Was dabei auf der Strecke bleibt ist die Weitergabe von Wissen und, wie Prof. Petra Grell es nennt, das Aushandeln von Verhaltensweisen und Regeln fürs Miteinander:
wann ist welcher Kanal adäquat und (v)erträglich?
wie finde und bewerte ich Informationen?
wie trenne ich wichtig von unwichtig?
wie wandle ich Informationen zu Wissen?
wo trenne ich zwischen Nah- und Fernkommunikation?
wann ist Nah-, wann Fernkommunikation zulässig?
wie und wann schütze ich meine Informationen?
wie und wann teile ich meine Informationen?
…
Diejenigen, die der innerhalb- oder außerhalb-Kaste angehören, haben die Pflicht, an diesem Aushandeln aktiv teilzunehmen.
Medienpädagogik hat viel (zu wenig) bewegt
Defensive Töne aus dem Publikum (»An unserer Schule ist in dem letzten fünf Jahren so viel passiert«) sind da wenig hilfreich. Der Unterschied zwischen innerhalb und außerhalb beginnt schon bei der Wahrnehmung dessen, was genau sich in den letzten fünf Jahren geändert hat.
Zu behaupten, die Situation habe sich gebessert offenbart nur, daß man sich dabei an Untergrenzen orientiert. Besser orientiert sich an schlecht, weil wir es noch nicht geschafft haben, uns auf eine Definition von gut zu einigen.
Die heute 12- bis 19jährigen wachsen wie keine zweite Generation zuvor in einer stark von Medien geprägten Welt auf. Darum sind Untersuchungen wichtig, die sich mit den möglichen Veränderungen der Mediennutzung […] unter den sich sehr dynamisch verändernden Rahmenbedingungen beschäftigen. Nur so lassen sich Strategien und Ansatzpunkte für neue Konzepte entwickeln.
Das Zitat stammt aus der JIM-Studie von 1998. Fast ein Jahrzehnt bevor Facebook, Twitter und Whatsapp in Deutschland überhaupt zum Thema wurden. Ein Jahrzehnt, in der eine technische Unfassbarkeit von der nächsten abgelöst wurde. Wir können gerade mal mühsam den Kopf über Wasser halten – Schwimmen geht anders. Wer würde angesichts dessen noch behaupten, in der Medienpädagogik hätte sich viel getan?
Laut einer Wortmeldung aus dem Publikum gibt es in der Schulpädagogik den Grundsatz »Jede Stunde ist eine Deutschstunde«: es wird gelesen, gesprochen und geschrieben. Gleichermassen müsse jede Stunde auch eine »Medienstunde« sein. Um eine Sprache zu beherrschen muß man sie leben, sprechen, hören und schreiben. Und so muß auch der Umgang mit Medien ständig praktiziert und reflektiert werden.
Wir sollten offener mit unserer Inkompetenz umgehen und einsehen, daß die Technik uns nicht die Aufgabe abnimmt, einen Gemeinsinn zu entwickeln.
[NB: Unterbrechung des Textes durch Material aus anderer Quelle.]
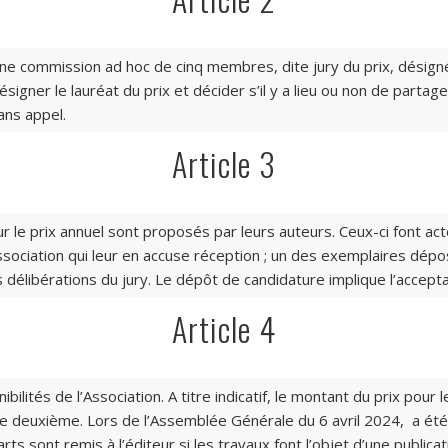
 une commission ad hoc de cinq membres, dite jury du prix, désigné
désigner le lauréat du prix et décider s’il y a lieu ou non de parta
ans appel.
Article 3
 le prix annuel sont proposés par leurs auteurs. Ceux-ci font act
sociation qui leur en accuse réception ; un des exemplaires dépos
es délibérations du jury. Le dépôt de candidature implique l’accep
Article 4
ibilités de l’Association. A titre indicatif, le montant du prix po
e deuxième. Lors de l’Assemblée Générale du 6 avril 2024, a été 
rts sont remis à l’éditeur si les travaux font l’objet d’une publicat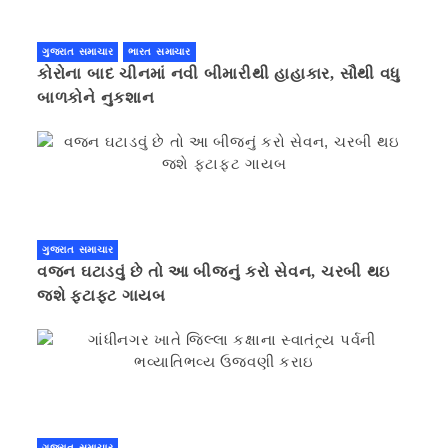
ગુજરાત સમાચાર
ભારત સમાચાર
કોરોના બાદ ચીનમાં નવી બીમારીથી હાહાકાર, સૌથી વધુ
બાળકોને નુકશાન
ગુજરાત સમાચાર
વજન ઘટાડવું છે તો આ બીજનું કરો સેવન, ચરબી થઇ
જશે ફટાફટ ગાયબ
ગુજરાત સમાચાર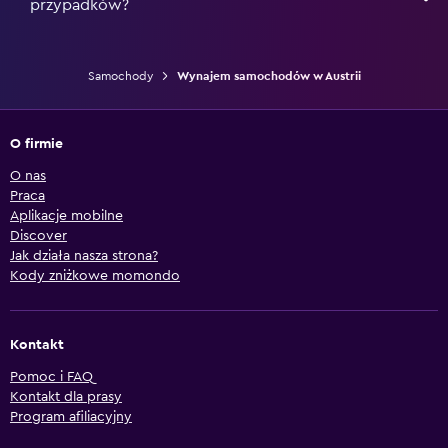
przypadków?
Samochody
Wynajem samochodów w Austrii
O firmie
O nas
Praca
Aplikacje mobilne
Discover
Jak działa nasza strona?
Kody zniżkowe momondo
Kontakt
Pomoc i FAQ
Kontakt dla prasy
Program afiliacyjny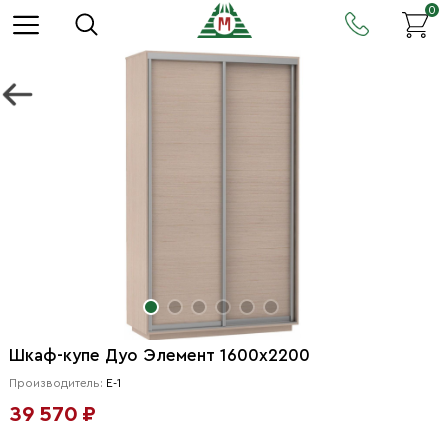
0
Шкаф-купе Дуо Элемент 1600х2200
Производитель:
Е-1
39 570 ₽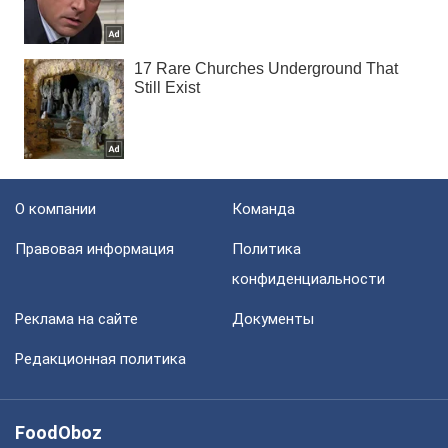
О компании
Команда
Правовая информация
Политика
конфиденциальности
Реклама на сайте
Документы
Редакционная политика
FoodOboz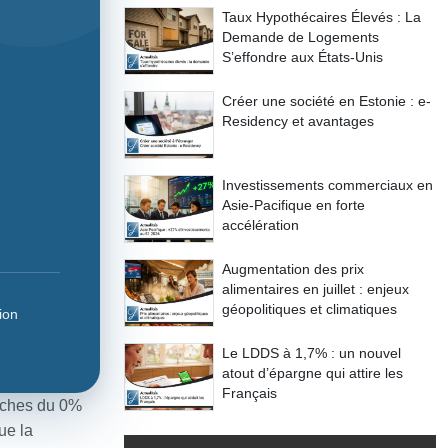
Taux Hypothécaires Élevés : La
Demande de Logements
S’effondre aux États-Unis
Créer une société en Estonie : e-
Residency et avantages
Investissements commerciaux en
Asie-Pacifique en forte
accélération
Augmentation des prix
alimentaires en juillet : enjeux
géopolitiques et climatiques
ion
Le LDDS à 1,7% : un nouvel
atout d’épargne qui attire les
Français
roches du 0%
ue la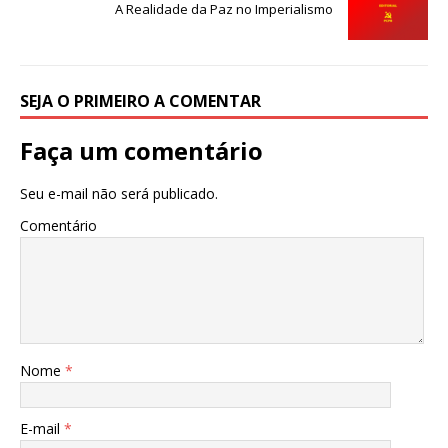
o
p
A Realidade da Paz no Imperialismo
o
p
k
SEJA O PRIMEIRO A COMENTAR
Faça um comentário
Seu e-mail não será publicado.
Comentário
Nome
*
E-mail
*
Wir sollten unsere Medienkompetenz jeden Tag an der Frage messen, ob wir vorbildlich mit Medien umgehen. Ob wir den Chancen positiv gegenüber stehen, ob wir die Risiken kennen und unser Wissen darüber weitergeben, ob wir Spielregeln über Bord werfen sollten, nur weil das Spielfeld größer geworden ist.